3. By internationalizing the Durand Line issue, India can expose Pakistan’s “bluff” about its alleged strategic depth policy vis-a-vis India. In this way, India can try to convince the global community about alleged foul playing by Pakistan.

4. According to Nair, internationalizing the Durand Line issue will generate internal turmoil with the federation versus Pashtun community and, as a result, Pakistan can be kept busy dealing with instability in KP and FATA.

5. Nair believes supporting Pashtunistan will be “an added bonus” for India as Pakistan will focus completely on handling a further-degenerated internal security situation and, meanwhile, India will be able to make ‘trouble-free’ ingress into CARs via Afghanistan and Iran.


Nair claims Balochistan was “forcibly annexed” by Pakistan Army in 1948 (a faulty claim, as proved here). While touching on the grievances among neglected Baloch and Hazara Shia communities, he recommends that India should support the cause of Baloch separatism through diplomacy and internationalize the issue just like the Pashtunistan cause.

Moving on, Nair says that if India’s diplomatic channels are unable to attract international attention on Pakistan’s alleged proxy wars in its neighboring states, then, in his words, India should “aggressively assist in creating the logistics support, infrastructure and financing for the Baluch cause for independence”. It is clear from his assertion that by ‘India’ here, he is referring discreetly to its military establishment.

Balawaristan – The Northern Areas

Balawaristan is the historic name for Gilgit-Baltistan region which includes the cities of Gilgit, Skardu, Hunza, Ishkoman, Puniyal and Yasin.

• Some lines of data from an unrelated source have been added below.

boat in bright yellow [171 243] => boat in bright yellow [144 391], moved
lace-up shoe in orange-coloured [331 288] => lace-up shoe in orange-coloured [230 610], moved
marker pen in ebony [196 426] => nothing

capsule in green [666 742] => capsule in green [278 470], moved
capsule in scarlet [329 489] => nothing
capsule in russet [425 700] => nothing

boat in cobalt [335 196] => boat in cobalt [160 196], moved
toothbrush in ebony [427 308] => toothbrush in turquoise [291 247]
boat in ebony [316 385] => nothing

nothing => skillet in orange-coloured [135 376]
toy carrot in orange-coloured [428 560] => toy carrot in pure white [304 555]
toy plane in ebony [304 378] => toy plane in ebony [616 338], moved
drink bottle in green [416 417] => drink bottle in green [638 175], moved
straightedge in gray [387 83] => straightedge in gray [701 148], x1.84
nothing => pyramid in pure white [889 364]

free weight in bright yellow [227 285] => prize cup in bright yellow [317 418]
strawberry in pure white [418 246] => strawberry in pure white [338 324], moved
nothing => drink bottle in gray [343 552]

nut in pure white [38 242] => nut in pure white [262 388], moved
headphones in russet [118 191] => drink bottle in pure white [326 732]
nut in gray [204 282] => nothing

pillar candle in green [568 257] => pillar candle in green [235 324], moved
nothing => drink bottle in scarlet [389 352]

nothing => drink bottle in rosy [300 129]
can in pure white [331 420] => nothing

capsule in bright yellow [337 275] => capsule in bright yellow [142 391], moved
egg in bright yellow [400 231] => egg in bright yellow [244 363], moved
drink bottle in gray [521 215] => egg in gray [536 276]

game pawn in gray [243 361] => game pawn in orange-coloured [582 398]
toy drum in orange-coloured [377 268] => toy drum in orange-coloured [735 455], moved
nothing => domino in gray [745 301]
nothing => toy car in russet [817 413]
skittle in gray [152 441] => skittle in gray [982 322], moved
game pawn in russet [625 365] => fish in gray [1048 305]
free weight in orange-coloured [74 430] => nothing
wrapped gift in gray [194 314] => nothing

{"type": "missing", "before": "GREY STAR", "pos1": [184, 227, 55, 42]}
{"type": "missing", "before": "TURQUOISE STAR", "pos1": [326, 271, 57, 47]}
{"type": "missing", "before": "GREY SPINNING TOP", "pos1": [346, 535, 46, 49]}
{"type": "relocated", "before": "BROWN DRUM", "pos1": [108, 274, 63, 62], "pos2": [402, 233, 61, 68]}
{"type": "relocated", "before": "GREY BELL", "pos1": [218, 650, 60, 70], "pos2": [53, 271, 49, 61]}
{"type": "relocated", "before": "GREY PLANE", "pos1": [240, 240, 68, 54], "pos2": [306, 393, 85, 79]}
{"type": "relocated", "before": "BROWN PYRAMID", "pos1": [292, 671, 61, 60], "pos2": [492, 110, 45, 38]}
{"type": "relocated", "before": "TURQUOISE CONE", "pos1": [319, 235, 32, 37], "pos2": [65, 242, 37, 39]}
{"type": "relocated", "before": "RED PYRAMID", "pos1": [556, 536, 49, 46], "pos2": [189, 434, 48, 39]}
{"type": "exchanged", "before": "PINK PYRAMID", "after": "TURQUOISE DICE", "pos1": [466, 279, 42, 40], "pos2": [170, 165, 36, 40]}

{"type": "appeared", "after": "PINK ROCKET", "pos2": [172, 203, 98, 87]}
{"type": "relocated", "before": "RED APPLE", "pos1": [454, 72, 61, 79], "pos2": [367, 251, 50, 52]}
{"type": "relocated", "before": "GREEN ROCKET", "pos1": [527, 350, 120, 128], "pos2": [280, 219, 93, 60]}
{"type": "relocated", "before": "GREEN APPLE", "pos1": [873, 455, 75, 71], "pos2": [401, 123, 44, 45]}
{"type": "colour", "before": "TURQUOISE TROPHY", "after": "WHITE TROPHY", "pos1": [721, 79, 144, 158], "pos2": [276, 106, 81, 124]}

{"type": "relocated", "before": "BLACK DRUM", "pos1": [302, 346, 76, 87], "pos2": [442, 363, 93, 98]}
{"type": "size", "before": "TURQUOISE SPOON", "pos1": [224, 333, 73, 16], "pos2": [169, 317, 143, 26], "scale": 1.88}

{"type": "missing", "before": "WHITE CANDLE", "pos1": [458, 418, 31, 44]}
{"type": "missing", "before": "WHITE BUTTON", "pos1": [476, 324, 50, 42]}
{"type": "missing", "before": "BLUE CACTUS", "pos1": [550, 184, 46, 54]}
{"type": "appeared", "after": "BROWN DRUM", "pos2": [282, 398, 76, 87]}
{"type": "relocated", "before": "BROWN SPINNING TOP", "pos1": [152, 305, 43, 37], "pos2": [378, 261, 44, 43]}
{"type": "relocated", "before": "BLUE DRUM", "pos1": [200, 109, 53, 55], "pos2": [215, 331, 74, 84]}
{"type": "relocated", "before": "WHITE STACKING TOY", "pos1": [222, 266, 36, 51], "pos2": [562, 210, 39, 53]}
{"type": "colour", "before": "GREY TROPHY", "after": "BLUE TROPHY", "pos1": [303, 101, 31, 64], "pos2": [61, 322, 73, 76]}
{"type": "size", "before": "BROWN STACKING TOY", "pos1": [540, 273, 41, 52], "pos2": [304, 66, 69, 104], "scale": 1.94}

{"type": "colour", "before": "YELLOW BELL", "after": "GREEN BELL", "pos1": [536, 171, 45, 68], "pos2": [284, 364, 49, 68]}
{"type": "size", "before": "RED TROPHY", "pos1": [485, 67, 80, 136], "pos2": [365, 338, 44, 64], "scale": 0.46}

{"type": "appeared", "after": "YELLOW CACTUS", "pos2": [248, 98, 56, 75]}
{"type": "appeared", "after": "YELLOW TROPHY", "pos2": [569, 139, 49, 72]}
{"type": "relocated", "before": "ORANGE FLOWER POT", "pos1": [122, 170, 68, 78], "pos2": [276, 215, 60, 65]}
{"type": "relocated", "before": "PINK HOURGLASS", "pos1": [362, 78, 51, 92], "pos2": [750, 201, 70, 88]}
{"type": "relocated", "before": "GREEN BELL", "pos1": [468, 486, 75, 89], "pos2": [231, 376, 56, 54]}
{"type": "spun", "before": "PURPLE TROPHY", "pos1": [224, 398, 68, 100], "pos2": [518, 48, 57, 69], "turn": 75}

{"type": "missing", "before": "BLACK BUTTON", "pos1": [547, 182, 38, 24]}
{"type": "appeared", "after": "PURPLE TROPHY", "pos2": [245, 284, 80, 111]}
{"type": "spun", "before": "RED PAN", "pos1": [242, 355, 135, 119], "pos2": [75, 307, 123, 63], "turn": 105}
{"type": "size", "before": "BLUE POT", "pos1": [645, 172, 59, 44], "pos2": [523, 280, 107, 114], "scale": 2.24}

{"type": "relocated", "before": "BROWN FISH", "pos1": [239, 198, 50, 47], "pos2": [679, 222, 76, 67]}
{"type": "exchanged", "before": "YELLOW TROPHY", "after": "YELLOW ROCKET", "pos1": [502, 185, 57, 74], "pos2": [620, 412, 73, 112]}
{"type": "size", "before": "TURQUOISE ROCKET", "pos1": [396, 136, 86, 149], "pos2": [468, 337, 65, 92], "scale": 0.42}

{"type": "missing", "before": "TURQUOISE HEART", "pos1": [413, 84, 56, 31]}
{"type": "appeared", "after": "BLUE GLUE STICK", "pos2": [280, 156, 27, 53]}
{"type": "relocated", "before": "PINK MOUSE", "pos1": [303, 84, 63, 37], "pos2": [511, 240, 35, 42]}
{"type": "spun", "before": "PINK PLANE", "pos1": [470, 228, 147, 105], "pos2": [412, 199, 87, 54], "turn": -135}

Echoing the widely-held Indian beliefs, Nair claims Pakistan has been “in occupation” of Balawaristan.

Sharing his awareness of the fault lines prevalent in Gilgit-Baltistan at present, such as political discontent and targeting of minority Shias, Nair says there is growing demands among sections of the Balti community to separate from Pakistan. He cites formation of the Balawaristan National Front as one of such expressions.

Nair suggests India should support the ‘independence of Balawaristan’; this issue too, he asserts, should be internationalized by the Indian establishment. He believes that quoting killing of Shias at the hands of Sunni terrorist groups like Sipah-e-Sahaba Pakistan (SSP) and Lashkar-e-Jhangvi (LeJ) can add weight to India’s arguments before the global arena.


The above-mentioned excerpts and my personal commentaries attached to them are indicative of a new generation of Indian Army officers who are more ‘geostrategic’ in thinking and for whom Pakistan is the ‘source of all evil’. While it is true that on-ground realities offer different perspectives than drawing-room scenario-building, the fact cannot be ignored that the next crop of India’s military high command is Pakistan-centric.

That India perhaps has ‘far better things to look into than Pakistan’, as claimed by a certain lot of Indian analysts, is a superfluous claim, laid bare in the article above.